Friday, 1 May 2020

No Bird Apocalypse: Populations rise and fall with habitat change and guessing rules.

I was sad that songbirds were disappearing until I read this by a scientist who did bird counts.  It's complex.  There's good news.

First, here's an example of a bad news headline:  Three billion North American birds have vanished since 1970, surveys show.  

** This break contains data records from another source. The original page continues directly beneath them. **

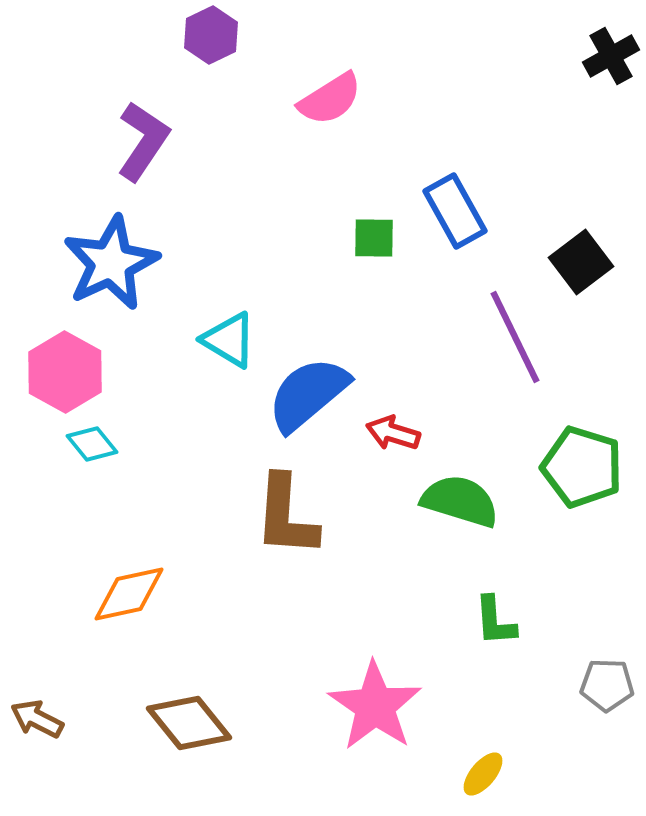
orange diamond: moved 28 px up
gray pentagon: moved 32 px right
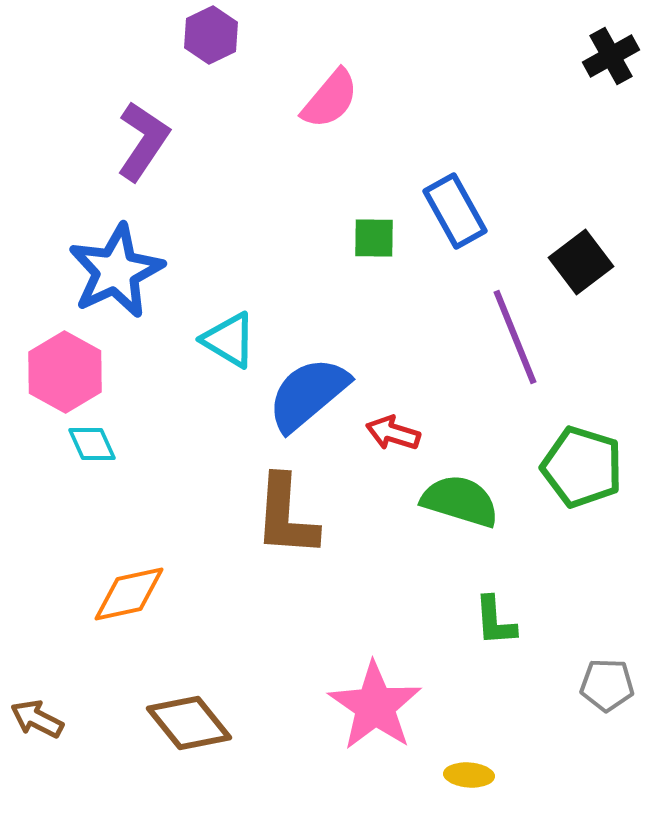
pink semicircle: rotated 18 degrees counterclockwise
blue star: moved 5 px right, 8 px down
purple line: rotated 4 degrees clockwise
cyan diamond: rotated 15 degrees clockwise
yellow ellipse: moved 14 px left, 1 px down; rotated 54 degrees clockwise
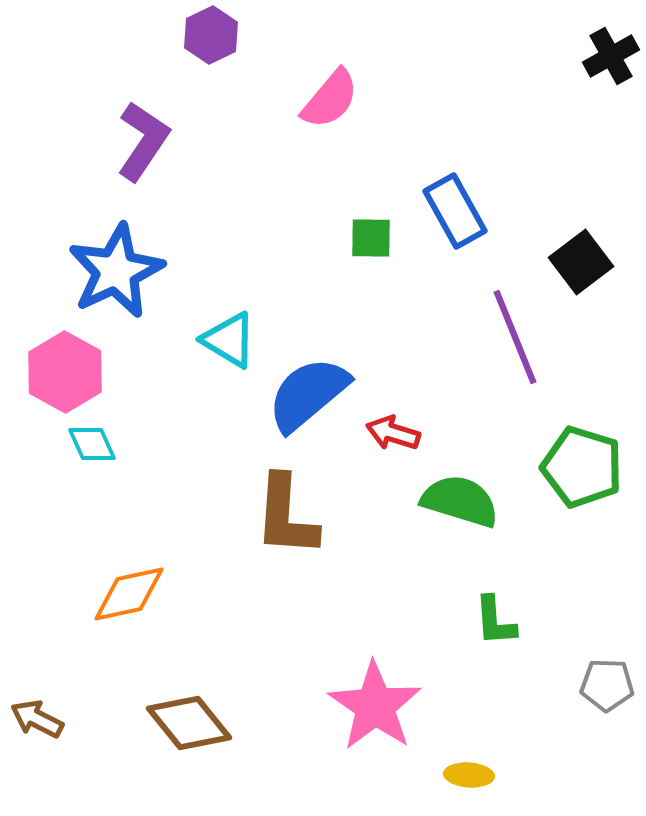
green square: moved 3 px left
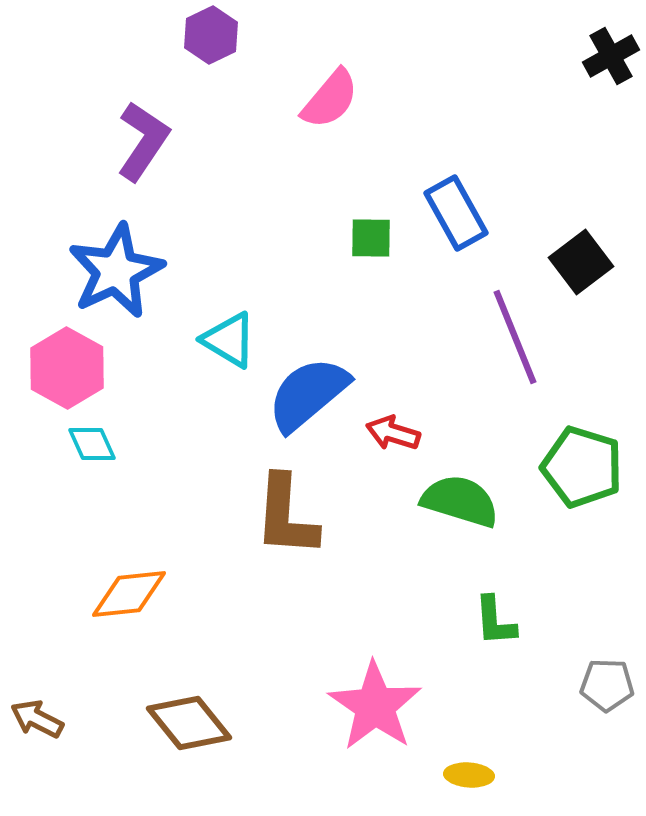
blue rectangle: moved 1 px right, 2 px down
pink hexagon: moved 2 px right, 4 px up
orange diamond: rotated 6 degrees clockwise
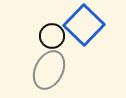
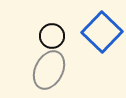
blue square: moved 18 px right, 7 px down
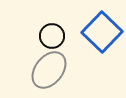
gray ellipse: rotated 12 degrees clockwise
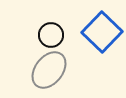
black circle: moved 1 px left, 1 px up
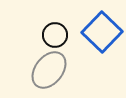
black circle: moved 4 px right
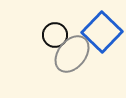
gray ellipse: moved 23 px right, 16 px up
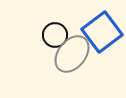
blue square: rotated 9 degrees clockwise
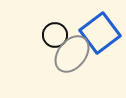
blue square: moved 2 px left, 1 px down
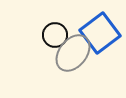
gray ellipse: moved 1 px right, 1 px up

Counter-information you need to know:
-1 to 3 billion birds are killed each year by cats.. (Note the uncertainty.)
-About 1 billion birds die each year crashing into window reflections.  (Again uncertainty)
-Another third of a billion get whacked by cars and trucks each year. (Uncertainty)
Baby barn swallows, Knight's Inlet
-Almost half a billion of the loss is in three non-native species: House sparrows, pigeons and starlings.  
-Forests loving species are approaching pre-colonial levels as forest cover has rebounded.  
-Before spraying for spruce budworm in the US,  Tennessee warblers that specialized in eating those morsels exceeded 110 million. Their number has dropped to 30 million as the budworm count
dropped.
-COUNTING IS GUESSWORK.  The models used are no more accurate than the COVID-19 ones.
The models assume that each stop will account for all the birds within a 400‑meter radius. Because a crow is readily detected over that distance, no adjustments are made to the number of observed crows. But hummingbirds are not so easily detected. The earlier surveys assumed a hummingbird could only be detected if it was within an 80‑meter radius. So, to standardize the observations to an area with a 400‑meter radius, observations were multiplied by 25. Recent survey models now assume hummingbirds can only be detected within 50 meters, so their observations are now adjusted by multiplying by 64.  Thus, depending on their detection adjustments, one real observation could generate 50 or 128 virtual hummingbirds. That number is further scaled up to account for the time‑of‑day effects and the likely number of birds in the region’s un-surveyed landscapes.
Setting aside assumptions about the regional homogeneity of birds’ habitat, one very real problem with these adjustments that has yet to be addressed. If one bird is no longer observed at a roadside stop, the model assumes that the other 127 virtual birds also died.